The Bronze Generation is very much present and active today. Though members of the Silver Generation still sit in positions of power, the Bronze Generation have found their own places and their own sources of power. They’re ready to seize the reins as more of the Silver Generation moves into obsolescence and retirement
- Modern Generation (born from the 1990s to today)
The newest generation of superheroes, most of them still quite young, comes from a unique place. They live in a world well-used to the idea of superhuman individuals. Dinosaurs stomping down Main Street is just a thing that happens sometimes; invading aliens and escaped products of mad science are treated as somewhere between average problems of the city and tourist attractions. As the latest superheroes to arrive on the scene, they have a stronger, more innate grasp of superhuman issues than any other generation—though that’s not always a good thing.
They don’t have a name yet, really—the name “Modern Generation” is a tentative placeholder, used right alongside “The New Generation,” “The Young Generation,” and other names. They haven’t yet made their mark on the world, nor have they developed as strong an identity as those who have come before.

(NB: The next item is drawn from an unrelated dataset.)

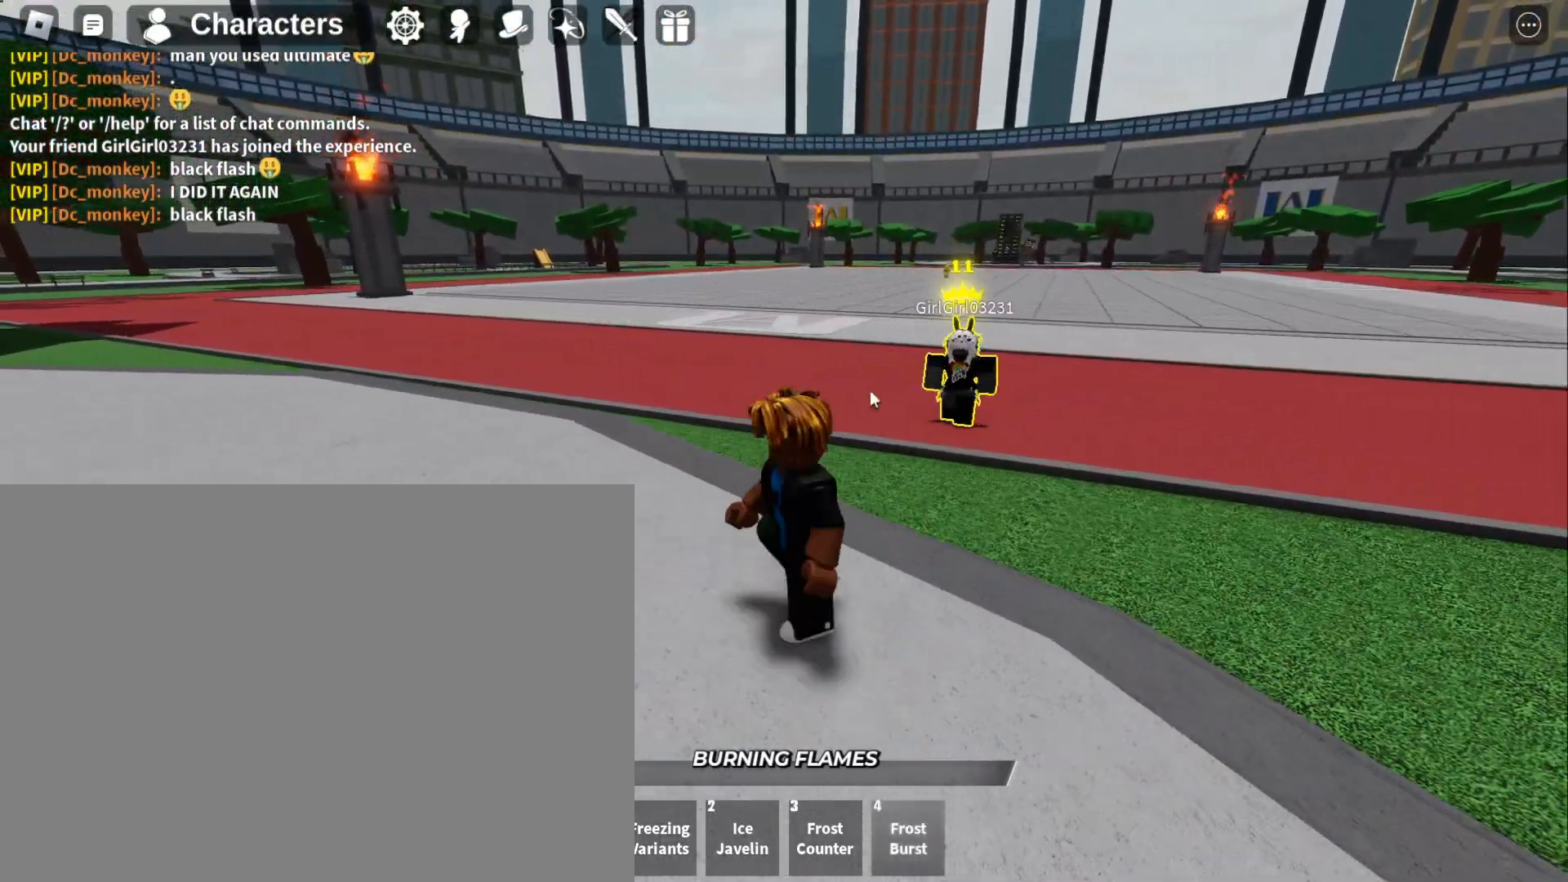
{"keys": [], "mouse": [], "events": [[233, "s", "up"]]}
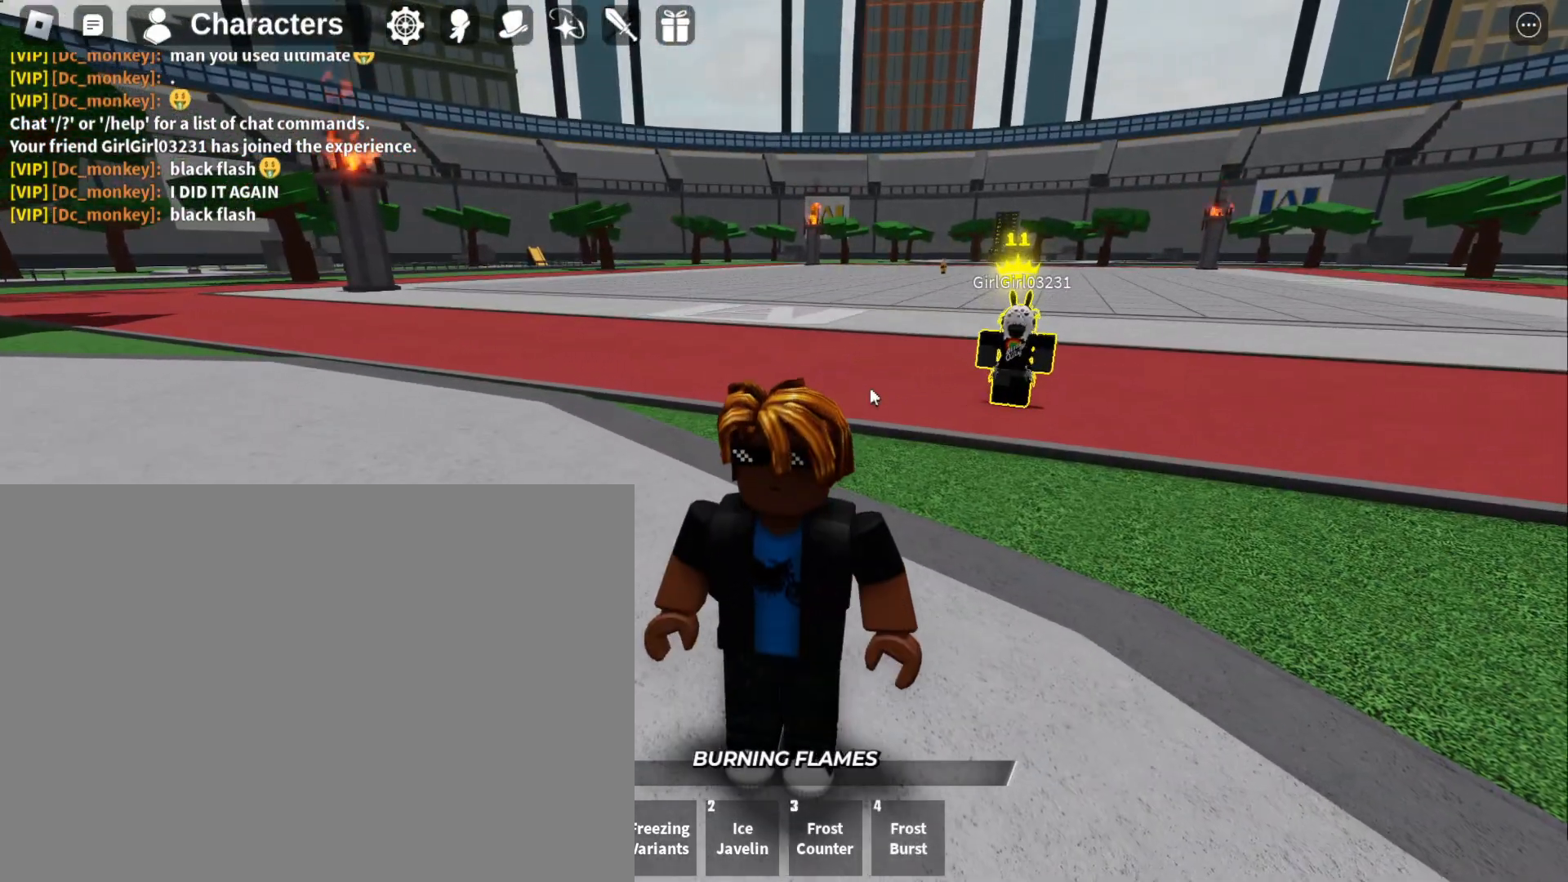
{"keys": ["w"], "mouse": [], "events": [[233, "w", "down"]]}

New Gauntlet City doesn’t know what it will become as they grow up and rise to greater and greater power.
Some members of the Modern Generation have made splashes, especially in the realm of celebrity and the internet, like cosmic-powered Spop-star Starborne. Some have apprenticed themselves to older heroes, earning their names in the city at large as scions of the powers that be. Most are aware of fame and popularity, of the voices of everyone around them, more than those of other generations. And they all feel the eyes of the older generations on them.
So far, they’ve proved themselves a generation of greater hope and greater skepticism, somehow, than any other generation. They’re aware of both the triumphs and the failings of those who came before them, in a way no other generation has been. They see the Gold Generation’s nobility, and all-too-easy oversight; the Silver Generation’s power and success, and domineering attitudes; the Bronze Generation’s frustration and search for new alternatives, and ultimate failure to change anything significantly.
All of that history weighs on them, as they try to determine who they want to be, and what they can do. Maybe they want to change the world; maybe they give up the fight and go for fame instead. Maybe they think the whole system needs fixing; maybe they try to work within the rules. In all cases, they’re still finding their way, deciding exactly what they’re going to be, and what world they’re going to make.
The world awaits with trepidation and excitement to see what they will finally become.